▶

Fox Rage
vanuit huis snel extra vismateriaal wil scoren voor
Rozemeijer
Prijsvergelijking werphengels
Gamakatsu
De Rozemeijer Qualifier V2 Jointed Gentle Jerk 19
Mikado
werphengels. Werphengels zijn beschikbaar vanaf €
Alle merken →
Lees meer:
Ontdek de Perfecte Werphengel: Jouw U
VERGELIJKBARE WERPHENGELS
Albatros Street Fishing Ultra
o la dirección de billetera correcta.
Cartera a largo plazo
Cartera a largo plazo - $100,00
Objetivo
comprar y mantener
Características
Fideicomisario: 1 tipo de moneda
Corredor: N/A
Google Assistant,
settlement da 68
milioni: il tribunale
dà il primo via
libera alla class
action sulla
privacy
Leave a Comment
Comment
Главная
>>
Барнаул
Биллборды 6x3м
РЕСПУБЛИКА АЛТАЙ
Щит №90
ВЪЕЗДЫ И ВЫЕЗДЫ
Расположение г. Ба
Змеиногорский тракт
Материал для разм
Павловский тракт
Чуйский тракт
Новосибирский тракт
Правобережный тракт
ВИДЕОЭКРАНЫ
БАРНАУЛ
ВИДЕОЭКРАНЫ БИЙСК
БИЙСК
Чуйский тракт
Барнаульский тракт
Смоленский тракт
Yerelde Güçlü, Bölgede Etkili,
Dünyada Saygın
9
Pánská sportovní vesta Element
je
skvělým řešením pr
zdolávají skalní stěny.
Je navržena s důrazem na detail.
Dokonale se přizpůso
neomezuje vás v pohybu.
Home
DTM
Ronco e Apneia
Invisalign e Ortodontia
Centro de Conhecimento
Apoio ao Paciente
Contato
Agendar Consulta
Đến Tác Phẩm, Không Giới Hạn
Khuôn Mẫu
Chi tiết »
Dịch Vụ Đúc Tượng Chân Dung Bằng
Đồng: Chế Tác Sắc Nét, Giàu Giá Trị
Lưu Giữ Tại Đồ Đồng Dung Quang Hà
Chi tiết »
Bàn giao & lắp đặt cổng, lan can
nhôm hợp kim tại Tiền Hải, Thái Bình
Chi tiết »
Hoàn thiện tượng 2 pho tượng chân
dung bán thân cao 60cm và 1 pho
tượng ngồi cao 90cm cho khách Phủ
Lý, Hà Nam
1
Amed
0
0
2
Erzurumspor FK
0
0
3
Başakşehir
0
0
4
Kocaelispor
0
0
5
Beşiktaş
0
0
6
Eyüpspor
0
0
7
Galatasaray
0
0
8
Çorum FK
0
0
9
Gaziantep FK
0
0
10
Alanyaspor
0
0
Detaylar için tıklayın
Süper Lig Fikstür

◀

• PROBLEM DETAILS:
Every entry above should be retyped exactly as it appears.

• RESULT:
Fox Rage
vanuit huis snel extra vismateriaal wil scoren voor
Rozemeijer
Prijsvergelijking werphengels
Gamakatsu
De Rozemeijer Qualifier V2 Jointed Gentle Jerk 19
Mikado
werphengels. Werphengels zijn beschikbaar vanaf €
Alle merken →
Lees meer:
Ontdek de Perfecte Werphengel: Jouw U
VERGELIJKBARE WERPHENGELS
Albatros Street Fishing Ultra
o la dirección de billetera correcta.
Cartera a largo plazo
Cartera a largo plazo - $100,00
Objetivo
comprar y mantener
Características
Fideicomisario: 1 tipo de moneda
Corredor: N/A
Google Assistant,
settlement da 68
milioni: il tribunale
dà il primo via
libera alla class
action sulla
privacy
Leave a Comment
Comment
Главная
>>
Барнаул
Биллборды 6x3м
РЕСПУБЛИКА АЛТАЙ
Щит №90
ВЪЕЗДЫ И ВЫЕЗДЫ
Расположение г. Ба
Змеиногорский тракт
Материал для разм
Павловский тракт
Чуйский тракт
Новосибирский тракт
Правобережный тракт
ВИДЕОЭКРАНЫ
БАРНАУЛ
ВИДЕОЭКРАНЫ БИЙСК
БИЙСК
Чуйский тракт
Барнаульский тракт
Смоленский тракт
Yerelde Güçlü, Bölgede Etkili,
Dünyada Saygın
9
Pánská sportovní vesta Element
je
skvělým řešením pr
zdolávají skalní stěny.
Je navržena s důrazem na detail.
Dokonale se přizpůso
neomezuje vás v pohybu.
Home
DTM
Ronco e Apneia
Invisalign e Ortodontia
Centro de Conhecimento
Apoio ao Paciente
Contato
Agendar Consulta
Đến Tác Phẩm, Không Giới Hạn
Khuôn Mẫu
Chi tiết »
Dịch Vụ Đúc Tượng Chân Dung Bằng
Đồng: Chế Tác Sắc Nét, Giàu Giá Trị
Lưu Giữ Tại Đồ Đồng Dung Quang Hà
Chi tiết »
Bàn giao & lắp đặt cổng, lan can
nhôm hợp kim tại Tiền Hải, Thái Bình
Chi tiết »
Hoàn thiện tượng 2 pho tượng chân
dung bán thân cao 60cm và 1 pho
tượng ngồi cao 90cm cho khách Phủ
Lý, Hà Nam
1
Amed
0
0
2
Erzurumspor FK
0
0
3
Başakşehir
0
0
4
Kocaelispor
0
0
5
Beşiktaş
0
0
6
Eyüpspor
0
0
7
Galatasaray
0
0
8
Çorum FK
0
0
9
Gaziantep FK
0
0
10
Alanyaspor
0
0
Detaylar için tıklayın
Süper Lig Fikstür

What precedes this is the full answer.